Même pas envie de m’attarder sur le reste de la rencontre, que l’AJA s’est contentée de gérer de façon assez peinarde, offrant le spectacle désolant du niveau d’écart existant entre une équipe cohérente et concernée et une bande de branleurs la tête ailleurs. On notera certes quelques occases de notre côté, mais toutes magnifiquement salopées : centre au 3e poteau de Sadzoute (ou était-ce une tentative de frappe en lucarne façon Kostadinov 93 ?) suite à une belle percée de Valerio, cafouillage gaguesque non conclu par Koné, qui se rate encore sur un bon centre d’Eliasson à la 87e, et rideau.

Ah oui, l’ami Nico Usaï a un peu haussé le ton en conférence de presse, sans doute s’est-il (enfin) rendu compte que nos gars étaient des fumistes et qu’être sympa avec eux n’allait pas suffire à les faire bien jouer au foot. C’est bieng, mais la saison étant déjà foutue, il faut surtout qu’il essaye de voir loin et de réfléchir au groupe qu’il va pouvoir se construire pour l’année prochaine en collaboration étroite avec notre vénéré président-directeur sportif, inch’Allah.
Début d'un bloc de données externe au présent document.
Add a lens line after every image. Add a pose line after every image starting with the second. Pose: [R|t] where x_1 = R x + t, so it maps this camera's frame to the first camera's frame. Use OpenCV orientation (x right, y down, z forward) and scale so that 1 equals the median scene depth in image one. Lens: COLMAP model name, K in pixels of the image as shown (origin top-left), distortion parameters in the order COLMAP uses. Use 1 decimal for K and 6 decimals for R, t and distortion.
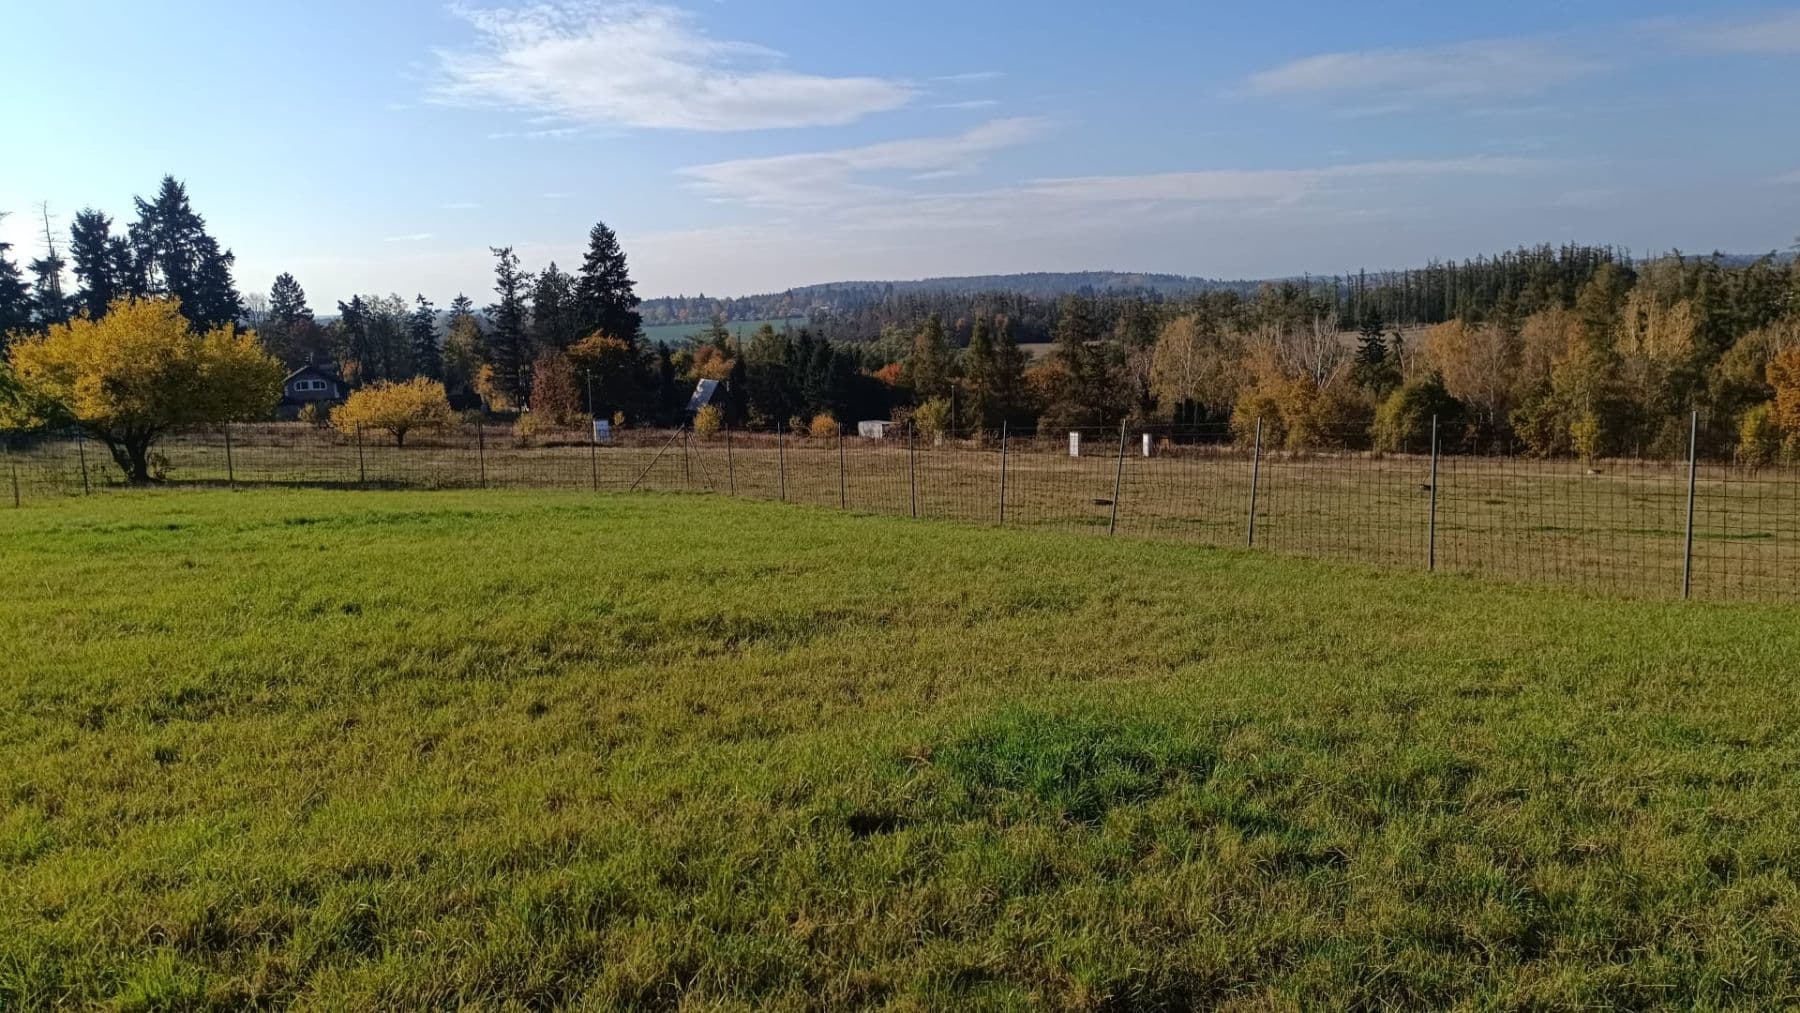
lens RADIAL K [[1235.4, 0, 900.0], [0, 1235.4, 513.6], [0, 0, 1]] dist [0.024220, -0.009858]
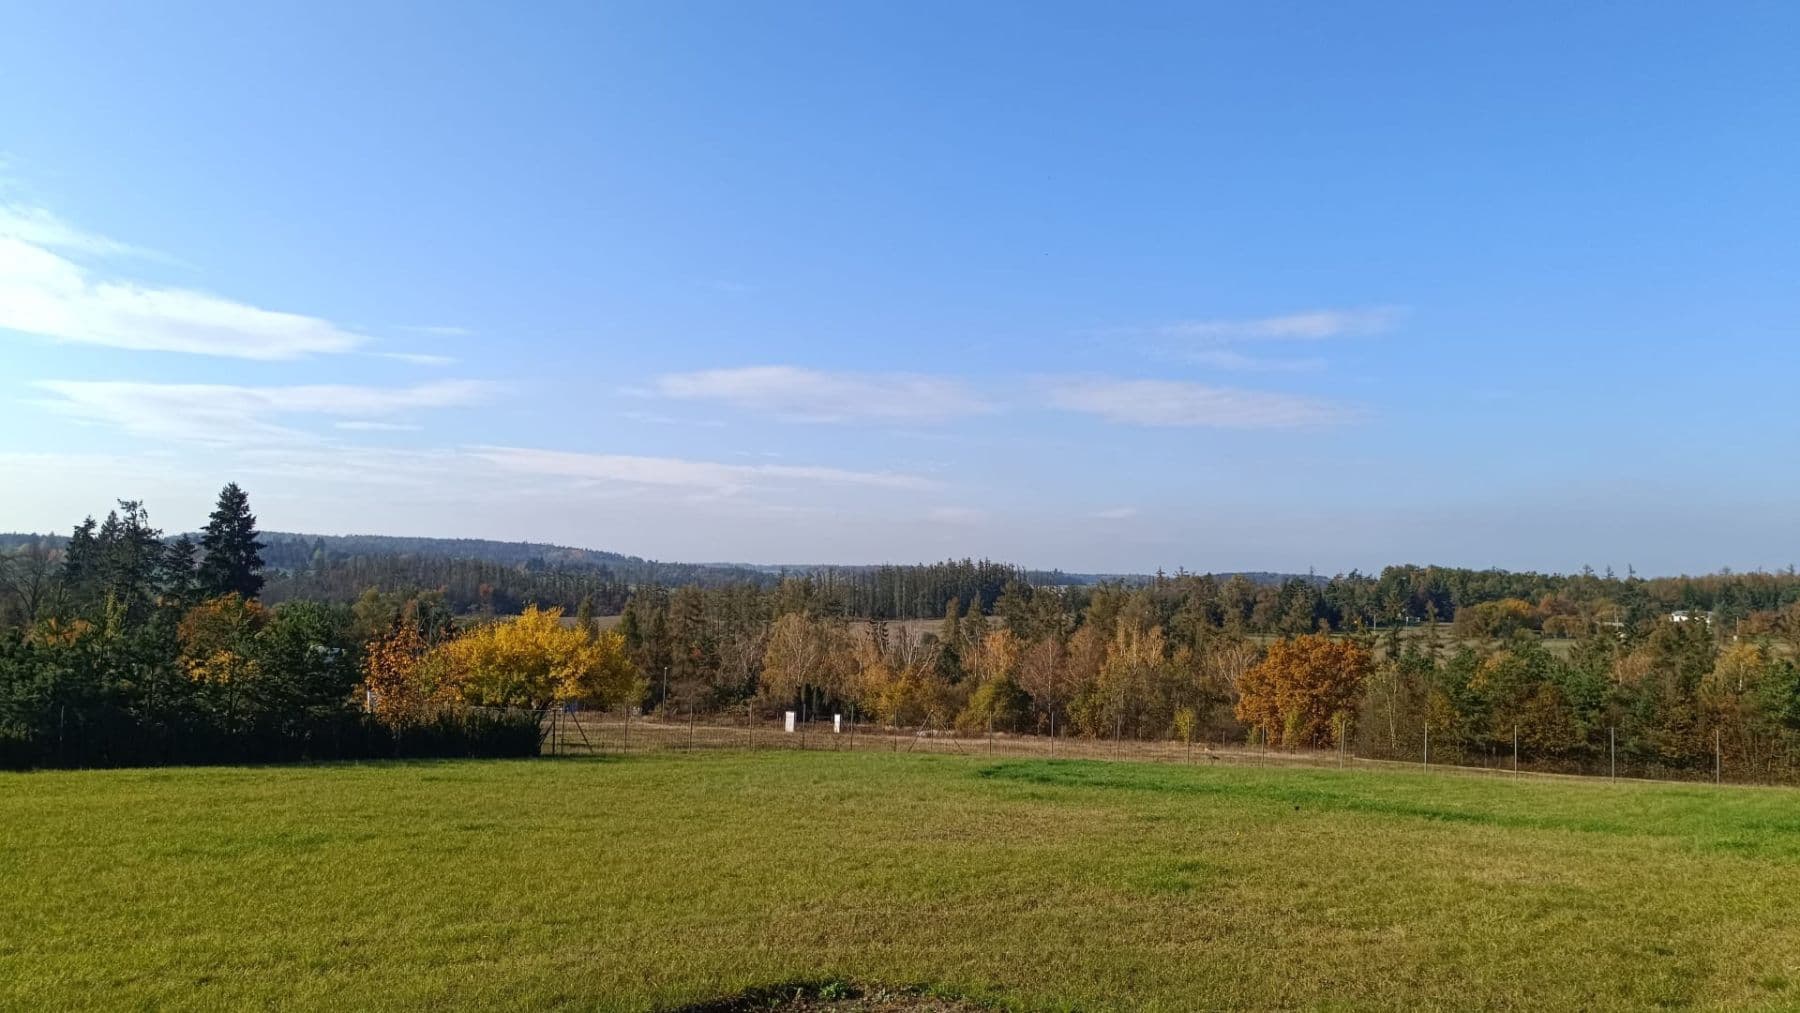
lens RADIAL K [[1235.4, 0, 895.6], [0, 1235.4, 511.5], [0, 0, 1]] dist [0.024220, -0.009858]
pose [[0.898468, 0.092817, 0.429116, -0.189182], [0.004195, 0.975538, -0.219791, 0.005273], [-0.439020, 0.199275, 0.876100, -0.085500]]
Allez, place aux artistes.


LES CHÈVRES

BRATVEIT (3/5). Se fait peut-être éliminer un peu facilement sur le 2e. Pour le reste, il faudrait surtout qu’il apprenne quelques insultes en Français de façon à pouvoir communiquer de façon plus appropriée avec ses défenseurs.

SADZOUTE (2/5). Fébrile et à côté de la plaque, il a su très vite se mettre au diapason de l’équipe.

GUESSOUM (1/5). Il n’est pas à exclure que ce soit en visionnant ses matchs qu’Assaf ait fini par se dire que la formation c’était surcoté.

Notre défense de bogosses en pleine concertation

MARTINEZ (1/5). Merci pour le leadership mental, capitaine. Magnanime, Usaï n’a pas souhaité prolonger ses souffrances et le fait sortir pour Mbow.

BURNER (0/5). Air-défense remarquable sur l’ouverture du score, Patrick s’est ensuite aéré les burnes en faisant des reproches aux autres. Pas loin d’inventer le air-football. Remplacé par Paquiez, c’est dire le niveau de la performance.

CUBAS (1/5). Plus vraiment envie de le défendre. L’histoire aurait pu être belle, mais il faut que les deux en aient envie pour qu’il y ait une histoire.

FOMBA (2/5). Quelques bonnes choses, mais je crois qu’il serait temps de passer à autre chose pour son bien et celui du club, un peu comme la LFI et Jean-Luc Mélenchon. Remplacé par Valério, dont on se dit que si c’est lui la relève, peut-être que l’avenir n’est pas si radieux, un peu comme LFI et Alexis Corbière.

PONCEAU (2+/5). Brouillon et lent comme la progression des chars russes en Ukraine, mais disons qu’il a le mérite de se battre, à l’inverse de son remplaçant, Sarr, qui a le mérite de servir de plot.

BENRAHOU (3/5). Encore décisif, quoiqu’assez discret dans la construction, les rares fois où tentatives de construction il y a eu.

ELIASSON (2/5). Trop souvent imprécis sur ses centres, trop discret de façon générale.

OMARSSON (1/5). Lui a poussé la discrétion jusqu’au don d’invisibilité, laisse sa place à Koné qui a eu le mérite de se créer deux ou trois occases.


LA SUITE

La suite c’est à Ajaccio, autant dire que ça s’annonce difficile, quoiqu’on sache jamais trop à quoi devoir s’attendre avec ces pitres. Encore quelques points à prendre pour assurer mathématiquement le maintien, et plus tellement de matchs à subir avant la fin de la saison. Les derniers mètres sont souvent les plus pénibles. La bise quand même.